I did NOT tell them which axis which variable need to be on. I again got about a half and half return, which is good for the whtieboard discussion. I did have to do some “teacher talk” regarding the Linear Fit line and the EOL. Since these are things that we will be doing ALL THE TIME I feel it was important to spend a few extra minutes to introduce common terminology and expectations. Hopefully it makes my life easier in the future.

Once graphs are drawn by hand on paper each group transfers their graph to a whiteboard. It doesn’t need to be a perfect graph, but something that shows approximate locations of data points, and most importantly the Linear Fit line and the EOL.

The final piece to the puzzle is the whiteboard discussion. We take our time presenting and discussing things such as methods of measurement, variety of sizes measured, why they decided to put C and D on the axis they did, how they calculated slope, etc. We then compared all groups graphs to each other.

The first thing that was noticed by the students was that graphs that were C vs. D were different than D vs. C. GOOD! Then they realized that the graphs that were done the same all had slopes that were very close to each other.

Me: INTERESTING, why would that be?

Students: Because we all measured circles.

M: Oh, ok, so what does this slope mean then (looking at the C vs. D graph)?

S: Well they are all around 3.

M: Exactly 3?

S: No, just a bit more.

M: Interesting

S: Pi

M: Who had pie? I like pie.

S: No the slope is pi.

M: Cool, what about this one? (D vs.

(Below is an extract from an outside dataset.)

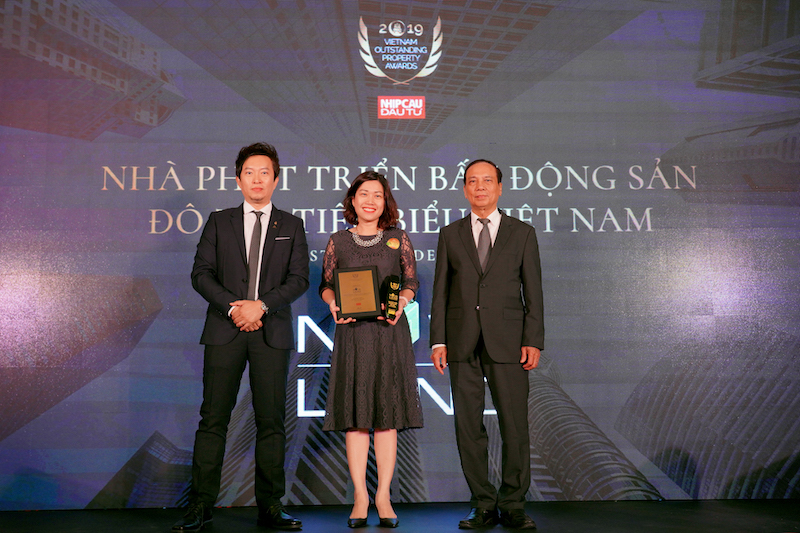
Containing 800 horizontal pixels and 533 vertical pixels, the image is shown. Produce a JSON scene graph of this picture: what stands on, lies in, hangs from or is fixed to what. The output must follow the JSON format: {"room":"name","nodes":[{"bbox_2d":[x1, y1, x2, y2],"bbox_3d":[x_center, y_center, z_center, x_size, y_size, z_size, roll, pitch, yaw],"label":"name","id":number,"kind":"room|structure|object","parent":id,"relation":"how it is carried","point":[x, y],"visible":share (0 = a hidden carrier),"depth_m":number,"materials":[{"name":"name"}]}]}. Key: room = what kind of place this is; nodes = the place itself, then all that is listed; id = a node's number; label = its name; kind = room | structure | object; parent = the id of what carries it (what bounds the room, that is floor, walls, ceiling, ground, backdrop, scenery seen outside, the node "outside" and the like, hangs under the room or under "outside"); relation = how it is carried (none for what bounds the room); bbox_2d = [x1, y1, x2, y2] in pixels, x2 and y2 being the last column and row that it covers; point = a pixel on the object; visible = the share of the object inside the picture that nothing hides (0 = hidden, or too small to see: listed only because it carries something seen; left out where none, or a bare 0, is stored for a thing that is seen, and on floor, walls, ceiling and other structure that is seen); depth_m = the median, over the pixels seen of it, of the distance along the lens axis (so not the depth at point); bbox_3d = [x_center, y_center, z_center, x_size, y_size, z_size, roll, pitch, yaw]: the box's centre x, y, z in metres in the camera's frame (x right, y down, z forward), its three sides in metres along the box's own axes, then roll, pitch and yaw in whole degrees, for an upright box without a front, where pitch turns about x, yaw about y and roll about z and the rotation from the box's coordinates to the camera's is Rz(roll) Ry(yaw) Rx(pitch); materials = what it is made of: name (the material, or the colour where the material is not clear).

C graph)

S: Inverse of pi

M: What does that mean?

S: 1 over pi

M: Why?

S: The variables are graphed on the opposite axes.

Ok, you get the idea, but more importantly SO DID MY STUDENTS!

Based on all of this discussion we are now able to write and mathematical model for circles. From the C vs. D graph we get **C = πD**. From the D vs. C graph we obtain **D = (1/π)C.** Someone usually notices that these models are one in the same. This is awesome, because most students realize they have seen these equations before in some form or another, but never had the experience of knowing where they come from. Thus I give them one of my favorite sayings: **“Equations come from experiments NOT textbooks!”**

The very last thing I added this year was a quality addition. I took time the next day to do a summary of how models were used in this lab. On the whiteboard I created a summary that looks like this:

The final thing I wanted to do was come up with a definition for the term Model. With a little guidance both of my classes agreed on the fact that a **MODEL IS A REPRESENTATION**. I can now refer to this simple definition anytime students wonder what the heck I’m talking about when I call and equation a model. It simply represents the situation in a mathematical form.

I absolutely love the way this lab introduces my students to just about everything we are going to do in physics this year. Defiantly worth the 3+ days to complete.

WOW! How can something as simple as measuring circles turn into this ridiculously long post?